### Directions:
According to the comment on extreme weather below, how many people did the Great New England Hurricane of 1938 kill?

My concern also is that despite what climate change denyers are saying, that these kinds of tragedies will become regular events. What then? Will we regularly see family after family displaced? Wiped out? Will we harden our collective hearts as so many have done in their belief that the poor have done something to deserve being poor?
@Denis--
ReplyDeleteI don't think that I was ranting against climate models for their failure to predict day-to-day weather occurrences, any more than I was “rant[ing] against science of any form.”
You can choose to believe it or not, but I have been a practitioner of science since I started graduate school in 1972. Though no longer active in my field—it requires a rather special, expensive laboratory, and I am now retired—I still consider myself a scientist first, last and always.
I know that the universe is about 15 billion years old, the Earth is about 4.5-5 billion years old, that life began on Earth about 3.5 billion years ago, and I accept that the theory of evolution explains how we got here, today. And yes, I know the difference between climate and weather.
What I was “ranting” against is the current fad of linking every extreme weather occurrence that is outside one's prior lifetime experience to global warming.
My most recent observation of this was, of course, @Anonymous 12:57PM's connection of Hurricane Sandy to global warming. I couldn't resist challenging @Anonymous 12:57PM to “prove” cause and effect, and I perhaps didn't choose my words as well as I could have by demanding a detailed model.
But a few threads ago @Michael Fish and @Valerie also linked the current drought in Texas to global warming because said “extreme” drought was outside the experience of people who had been ranching there for 80 years or so.
Well, it was only about 76 years ago that the U.S. experienced what was—previous to 2012—its hottest year ever, 1936. An estimated 5,000 people died that year, and economic losses owing to the accompanying drought were enormous:
http://en.wikipedia.org/wiki/1936_North_American_heat_wave
Were people forced to kill their “seed cattle” during that drought? I don't know, but the 1936 heat wave and drought sounds about as devastating as today's drought in Texas and, indeed, the nation.
There is, indeed, precedent for what's going on in Texas, today, but how fleeting are peoples' memories, and how poor their knowledge of history.
Oh, and the 1936 heat wave was preceded by one of the coldest winters on record.
And yes, Hurricane Sandy has been devastating. But it is hardly without precedent in the New England area:
http://en.wikipedia.org/wiki/1938_New_England_hurricane
The Great New England Hurricane of 1938 killed between 682 and 800 people, destroyed 57,000 homes, and caused $4.7B in damages in today's dollars. (Another estimate in the same article puts damage at about $6B in 2004 dollars.) That's about ten times the estimated loss of life compared with Sandy, though far less than the cost of damage caused by Sandy. Perhaps there was less infrastructure to be destroyed in that area in 1938?
Again, how fleeting are peoples' memories.
I am not an Anthropogenically-caused Global Warming (AGW) “denier” or “hoaxer.” But as I have said before, I am a global-warming “lukewarmist” insofar as (1) attempting to link short-term weather phenomena to long-term projections of global warming just because I haven't seen such weather before in my lifetime, and (2) acting hastily and without deliberate thought based on predictions that might come true in 50-100 years, or might not.
The dire predictions that many AGW “true believers” make seem to be intended to stampede the public in a particular direction for a particular sociopolitical reason.
This conservative scientist—and that's NOT an oxymoron, @spreadoption—does not like to be stampeded.
More later, perhaps, on long-term considerations.

### Given information:
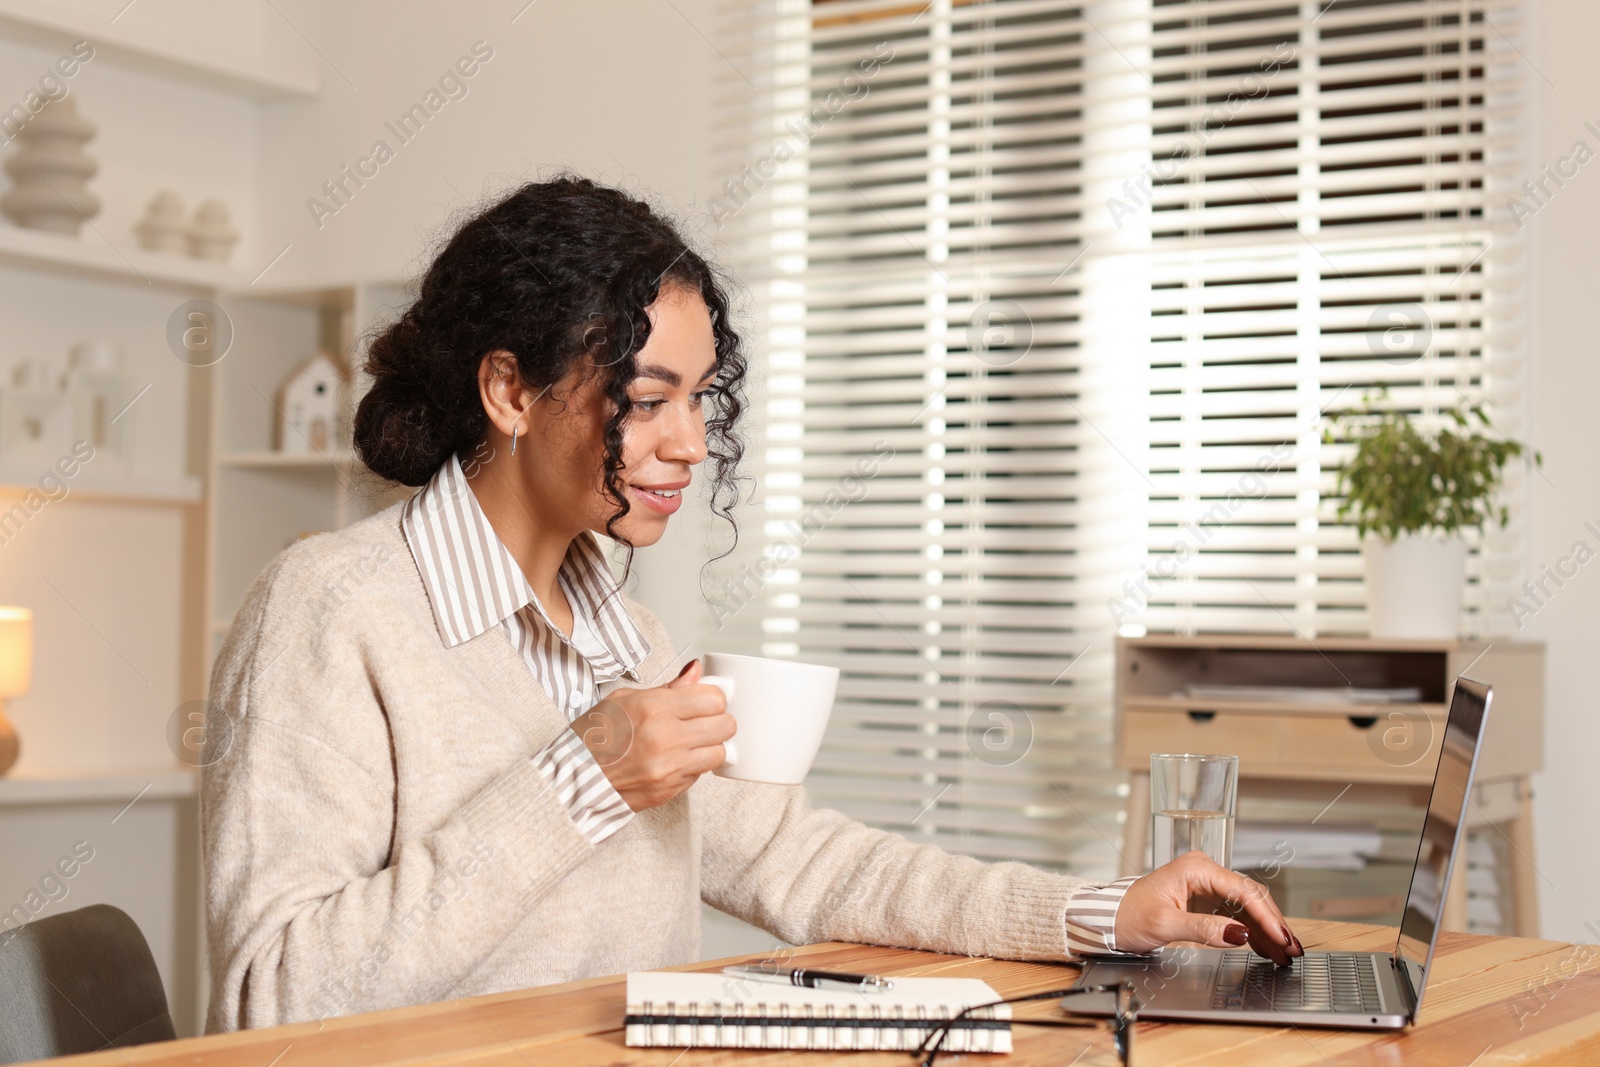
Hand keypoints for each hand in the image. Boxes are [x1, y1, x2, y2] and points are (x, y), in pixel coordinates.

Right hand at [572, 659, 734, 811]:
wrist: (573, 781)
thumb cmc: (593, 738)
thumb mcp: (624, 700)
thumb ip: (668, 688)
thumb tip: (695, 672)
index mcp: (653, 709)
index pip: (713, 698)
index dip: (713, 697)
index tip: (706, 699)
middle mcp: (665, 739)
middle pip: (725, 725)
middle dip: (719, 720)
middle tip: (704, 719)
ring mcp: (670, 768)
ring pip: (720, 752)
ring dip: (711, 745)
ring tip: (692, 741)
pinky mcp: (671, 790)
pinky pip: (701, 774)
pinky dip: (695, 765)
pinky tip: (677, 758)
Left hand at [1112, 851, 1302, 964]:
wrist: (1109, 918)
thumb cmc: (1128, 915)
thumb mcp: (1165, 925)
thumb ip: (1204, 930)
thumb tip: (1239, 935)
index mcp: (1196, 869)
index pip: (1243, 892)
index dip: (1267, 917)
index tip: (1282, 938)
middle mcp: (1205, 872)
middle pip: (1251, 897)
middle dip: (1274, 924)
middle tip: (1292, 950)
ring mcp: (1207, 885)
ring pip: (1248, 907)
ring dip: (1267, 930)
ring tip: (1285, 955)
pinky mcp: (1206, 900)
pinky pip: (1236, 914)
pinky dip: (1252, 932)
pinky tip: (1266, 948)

### Output:
Between 682 and 800 people.